The forthcoming article “The Company You Keep: How Citizens Infer Party Positions on European Integration from Governing Coalition Arrangements” by James Adams, Lawrence Ezrow, and Christopher Wlezien is summarized by the authors here:
Democratic accountability requires citizens to inform themselves about political parties’ issue positions. Citizens may employ heuristic “shortcuts” to update their perceptions of parties’ positions, for a number of reasons, for example because collecting detailed political information is costly or because the political landscape is uncertain.
Our paper examines how citizens infer parties’ policies on European integration based on the set of parties participating in the coalition government. Recent studies document that voters infer that coalition partners’ Left-Right policy positions converge when these parties enter into a joint governing coalition. We show that citizens apply a similar coalition-based heuristic to infer parties’ positions along the European integration dimension. Specifically, citizens infer that, over time, junior coalition partners shift their European integration policies in the same direction as the Prime Ministerial (PM) party’s perceived shift on this issue. Figure 1 depicts these effects. It displays how the PM party’s perceived shift on European integration correlates strongly with the perceived policy shifts of its junior coalition partners, but not with opposition parties’ perceived shifts. (Junior coalition partners are displayed as a dotted line in the figure and opposition parties as a solid line, with shaded confidence intervals). These patterns suggest that voters employ a coalition-based heuristic to update their perceptions of party policy positions on European integration.

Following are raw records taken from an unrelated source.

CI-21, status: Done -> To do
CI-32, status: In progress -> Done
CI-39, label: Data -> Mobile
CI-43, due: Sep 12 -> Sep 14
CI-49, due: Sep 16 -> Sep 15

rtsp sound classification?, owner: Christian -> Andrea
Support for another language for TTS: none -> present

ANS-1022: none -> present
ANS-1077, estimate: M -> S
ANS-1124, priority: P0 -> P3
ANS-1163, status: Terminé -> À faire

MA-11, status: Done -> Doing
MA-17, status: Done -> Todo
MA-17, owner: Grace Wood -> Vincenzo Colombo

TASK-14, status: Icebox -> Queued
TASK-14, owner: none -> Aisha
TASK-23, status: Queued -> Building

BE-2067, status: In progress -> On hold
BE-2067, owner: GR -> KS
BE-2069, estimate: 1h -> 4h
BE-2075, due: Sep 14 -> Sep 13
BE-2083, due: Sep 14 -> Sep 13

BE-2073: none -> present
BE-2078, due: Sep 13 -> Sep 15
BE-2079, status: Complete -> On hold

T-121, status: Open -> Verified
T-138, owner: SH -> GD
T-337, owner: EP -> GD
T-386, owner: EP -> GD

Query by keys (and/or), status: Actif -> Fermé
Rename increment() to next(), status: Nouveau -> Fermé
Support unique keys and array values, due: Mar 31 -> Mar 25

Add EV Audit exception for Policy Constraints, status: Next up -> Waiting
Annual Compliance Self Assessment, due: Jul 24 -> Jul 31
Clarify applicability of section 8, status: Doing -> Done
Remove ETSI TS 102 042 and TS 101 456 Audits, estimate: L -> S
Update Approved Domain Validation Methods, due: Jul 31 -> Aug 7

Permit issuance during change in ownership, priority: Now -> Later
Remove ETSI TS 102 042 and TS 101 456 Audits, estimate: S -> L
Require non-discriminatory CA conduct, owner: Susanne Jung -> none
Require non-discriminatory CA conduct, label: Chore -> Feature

Figure 1. Predicted effects of Perceived PM Party Shifts on the
Perceived Shifts of Junior Coalition Partners and Opposition Parties

Notes. The figure charts the predicted effects of the Prime Ministerial (PM) party’s perceived shift on the perceived shifts of junior coalition partners (the solid line) and on opposition parties (the dotted line), based on model estimates presented in the paper. The shaded regions are set so that the probability is under .05 that the predicted values overlap.
Furthermore, we show that citizens’ coalition-based inferences on European integration conflict with alternative measures of party positions; in particular, neither political experts’ perceptions of party positions nor the codings of parties’ election manifestos support voters’ inference that junior coalition partners adjust their own positions on Europe in response to the PM party’s policy shift. This disconnect implies that citizens might be cautious about applying the coalition-based heuristic to the European integration dimension. We also show that citizens’ perceptions of party positions on Europe matter, in that citizens react to parties’ perceived shifts by updating their own policy views and/or their party support, i.e., these perceived party policy shifts drive partisan sorting in the electorate.
Our findings have straightforward implications for mass-elite policy linkages and for parties’ election strategies. For example, the European issue is relevant to the strategic calculations of radical right parties, whose electoral appeal is tied to their anti-EU stances, including the National Front in France, Golden Dawn in Greece, the British National Party, and the Dutch PVV. To the extent that these parties’ images as staunch anti-EU parties are compromised when they govern in coalition with a more moderate Prime Ministerial party, these radical right parties may have electoral incentives to withhold this support from the government.